The author is a caterer, and food and wine critic; thus, there is close detail to the food of the time, how it is prepared, and how eaten. Authentic recipes of eighteenth-century Paris are also included.
Historical mystery set in Paris 20 Sept. 2007
By Dawn Dowdle - Published on Amazon.com
Format: Hardcover
Fanny Delarue is a young cook for a wealthy family in Paris in 1790. Her mother gives her a Spice Box. She treasures it.

There is a lot of political unrest at this time. Then a neighboring chef, Etienne de la Porte, is found dead under suspicious circumstances. She and her head chef, and lover, Henri, had been taking classes from Etienne. He was also Henri's mentor. Soon after Fanny and Henri's boss leaves the area and dismantles his house and lets all the servants go.

Henri and Fanny end up staying at the master's house because Henri has been injured in the unrest. Then Henri disappears. Fanny searches for him and finds herself in some dangerous situations.

Can Fanny find Henri and Etienne's killer? Are they the same person? Can she stay safe while investigating?

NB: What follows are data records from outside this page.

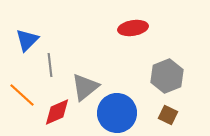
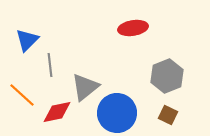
red diamond: rotated 12 degrees clockwise
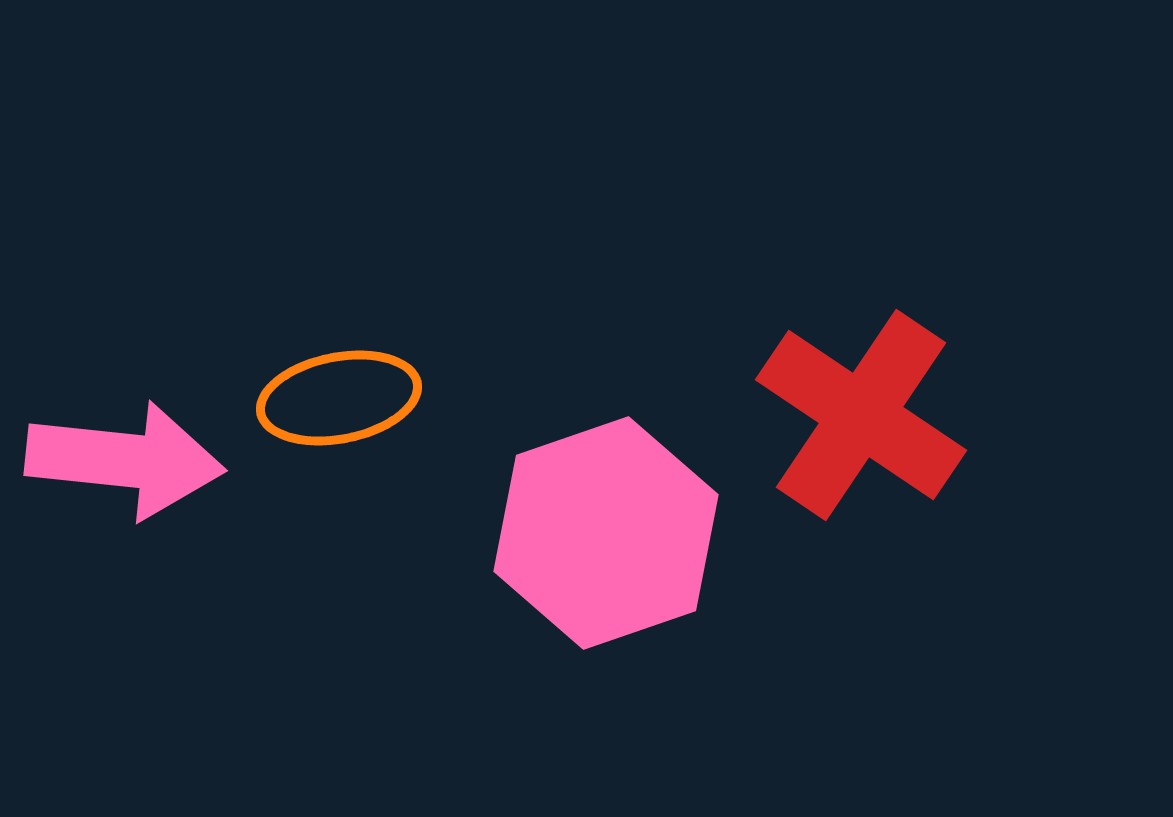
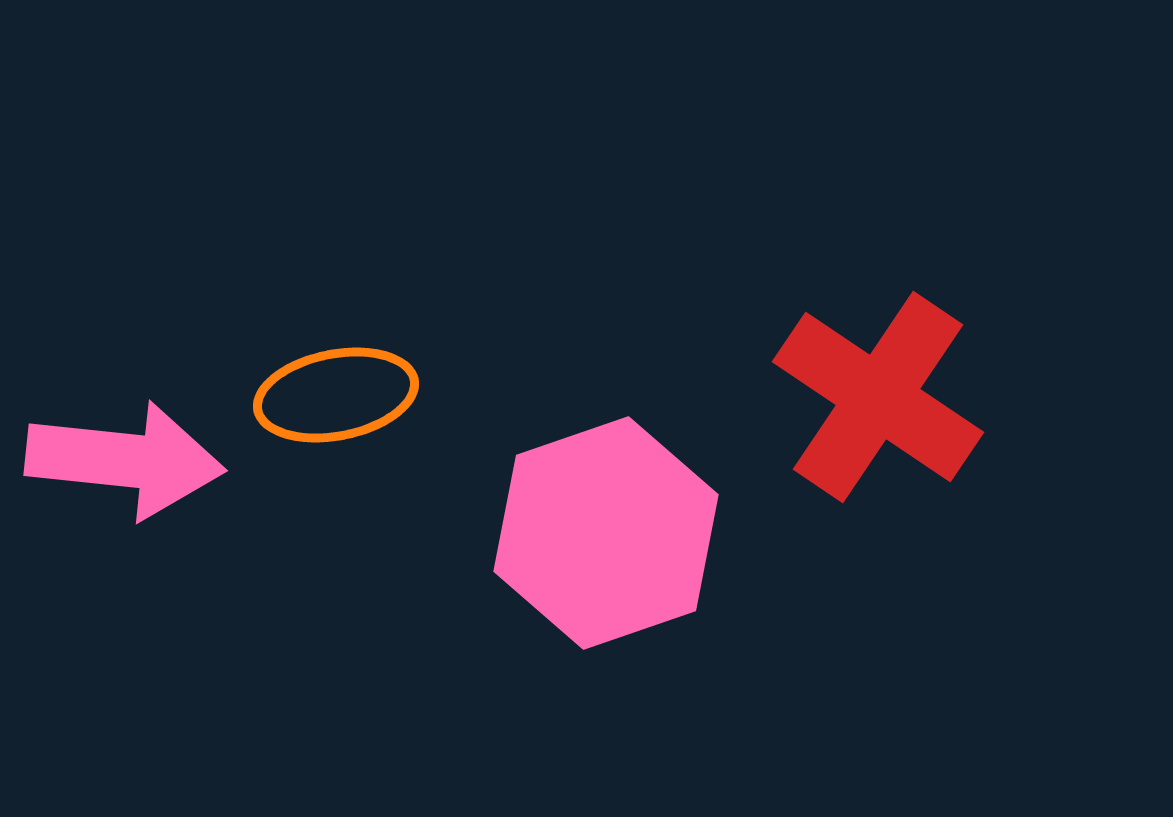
orange ellipse: moved 3 px left, 3 px up
red cross: moved 17 px right, 18 px up
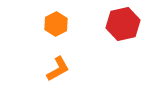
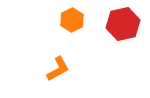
orange hexagon: moved 16 px right, 4 px up
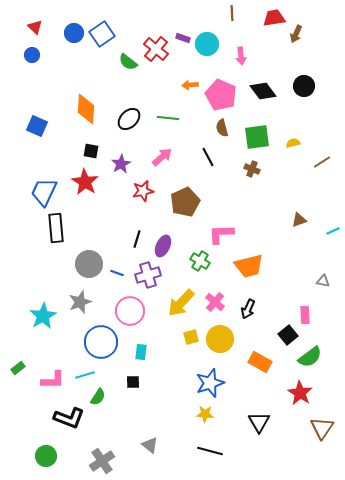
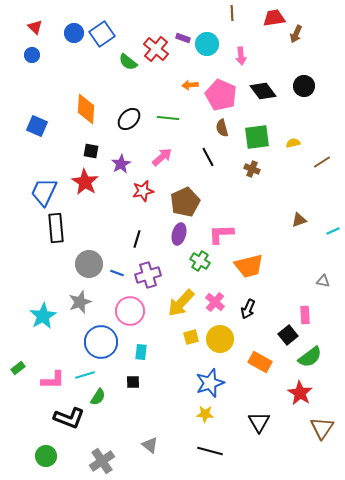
purple ellipse at (163, 246): moved 16 px right, 12 px up; rotated 10 degrees counterclockwise
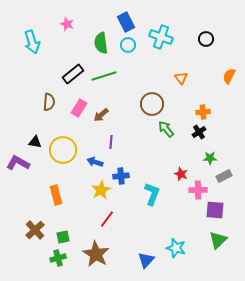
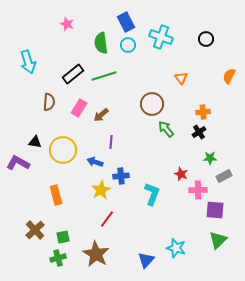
cyan arrow: moved 4 px left, 20 px down
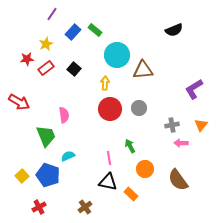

This is the second in the Spice Box series. I liked Fanny and Henri. Even though historical mysteries are often hard for me to get into, I don't find that with this series. The author writes in such a way that I almost forget it's a historical mystery. I just get into the mystery. I found this time period to be very interesting. Not something I knew a lot about. I recommend this book.
Interesting Perspective on the French Revolution 27 Sept. 2008
By L. Frankel - Published on Amazon.com
Format: Mass Market Paperback
I read this book because I wanted to see how a cook would see the French Revolution. Fanny cares more about individuals than ideology, and that's as it should be. The book does show the impact that the revolution has on her life. I found the book unexpected because Fanny's position in society and her point of view caused me to think about issues that I'd never considered previously.

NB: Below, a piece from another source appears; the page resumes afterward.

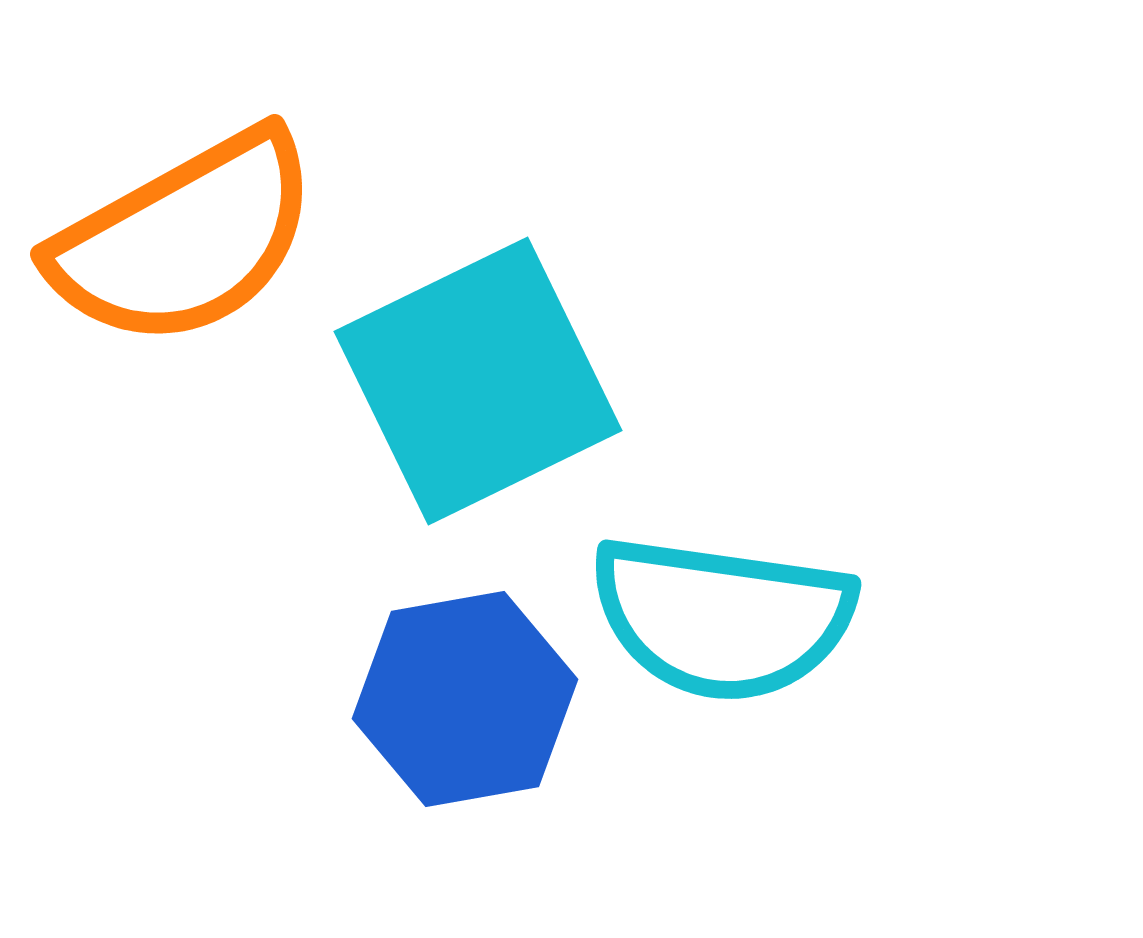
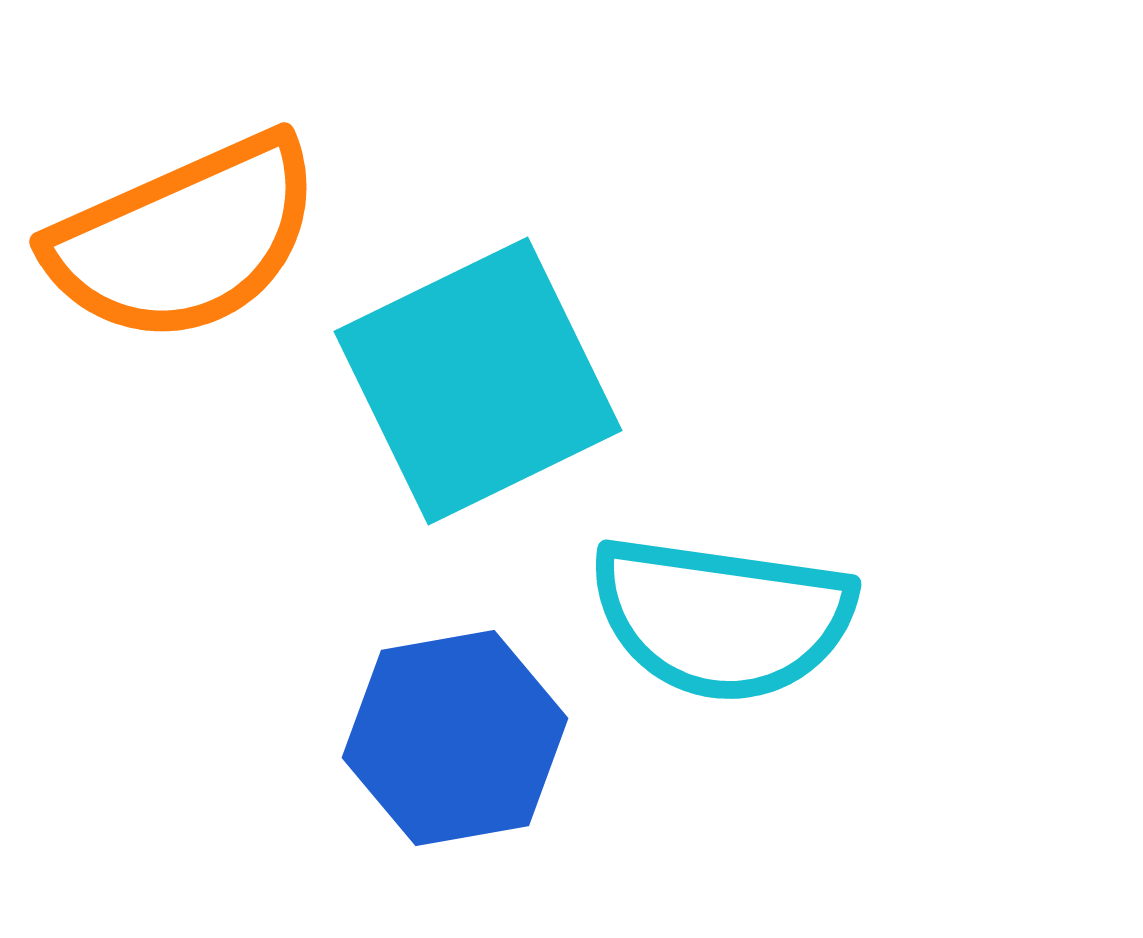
orange semicircle: rotated 5 degrees clockwise
blue hexagon: moved 10 px left, 39 px down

I wish that there were more Spice Box mysteries to illuminate other periods the way this book does with the French Revolution.
SPICE BOX IS BETTER 4 Feb. 2010
By ITZME - Published on Amazon.com
Format: Mass Market Paperback
Okay book - too much like the Spice Box to be unique. Takes place during the anniversary of the Taking of the Bastille in Paris. Intrigue in one of the homes (#23) Place Royale. There are alot of murders, a fun triangle between Fanny, Chef Henri, and Inspector Fournier, and some information on the French Revolution.